In the beginning: an unused shot for the cover of Dylans second album, the Freewheelin. Photograph: BBC
In the debate inevitably fuelled by the Nobel prize about whether Dylan songs can be regarded as literature, one inevitably thinks of the sheer ambition of songs such as the insular, mysterious Visions of Johanna or the epic, 11-minute ballad, Sad Eyed Lady of the Lowlands. On them, Dylan went where no one had gone before or has gone since in terms of the pop song; 50 years on, they may still be the most forceful arguments in his favour. For me, though, the austere Dylan songs still cast a spell, and my other favourites include the haunting Tears of Rage and the faith-driven Every Grain of Sand, songs that seem as powerful in their rigour and restraint as the more extravagant outpourings from the mid-60s.
Back then, though, having stretched the pop song and himself almost to breaking point, Dylan had little option but to retreat and rethink. Where he went in the process was back, not just into Hank Williams and the Bible, but deeper into the tangled, darkly mysterious, still relatively unexplored, terrain of the traditional American folk song. The austere ballads on John Wesley Harding emerged out of the psychic clearing house that is The Basement Tapes (1975), the slew of songs that he recorded on primitive home equipment in Woodstock after his motorcycle crash. On The Basement Tapes Complete , remastered and finally released in their entirety in 2014, these old-sounding, wilfully primitive, often strange songs are the first unsteady, confusing steps on a voyage to rediscover and reinvent himself that continues to this day.
It is the singular nature of that voyage, I would like to think, that also guided the arbiters of the Nobel prize. What makes Dylan different is not just the quality of his best songs, but his insistence on aligning himself to an older, deeper songwriting tradition that precedes pop and exists as a historical continuum outside our current somewhat blurred notions of culture and entertainment. In his characteristically elusive sleeve notes to World Gone Wrong , an acoustic album of covers of old folk and blues songs from 1993, Dylan applies the word masterpiece to Broke Down Engine, a song by the great blues singer Blind Willie McTell, which he also describes as a song about trains, mystery … variations of human longing … revival … ambiguity.
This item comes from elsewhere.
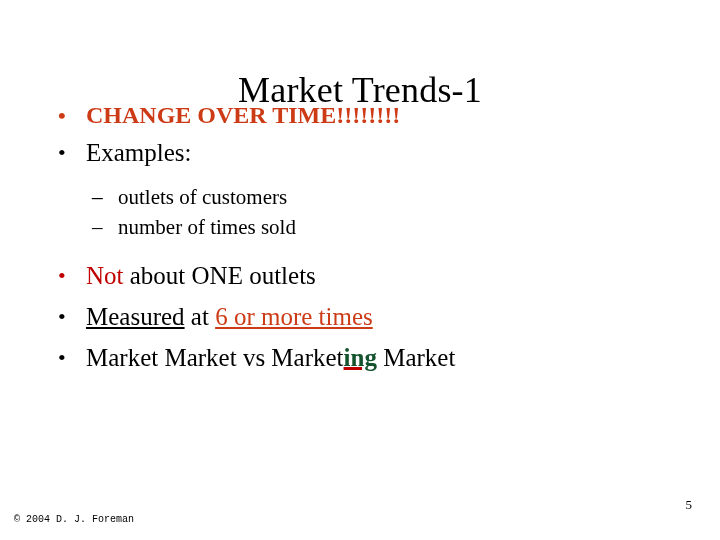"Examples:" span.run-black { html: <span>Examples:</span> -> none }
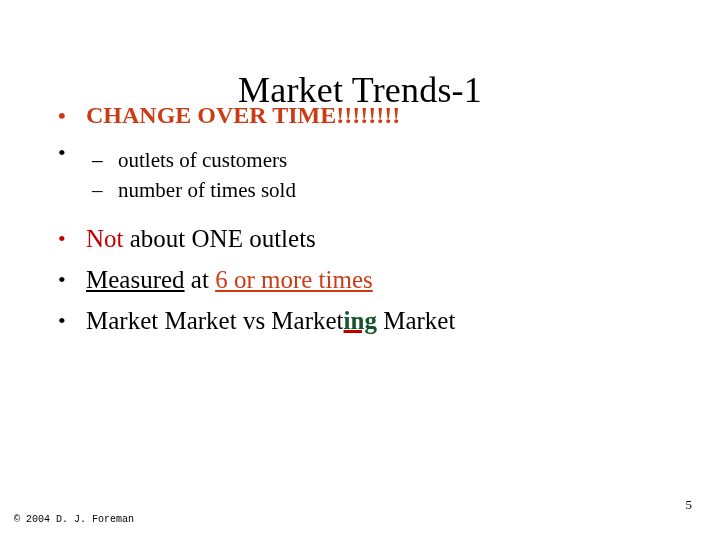"number of times sold" span { text: number of times -> company of units }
This comes close to describing the mysterious place whose existence he has made it part of his lifes mission to alert us to: what Marcus memorably called the old weird America sketched out in so many traditional folk, blues and country ballads about heartbreak, longing, love, desire, obsession, death and murder. Dylan is drawing on a deep well even if, of late, the end results do not quite come close to the mystery and allusion of his older songs. For Dylan, it is the journeying itself that counts, as evinced by his constant, often perverse, live re-readings of classics from his back catalogue.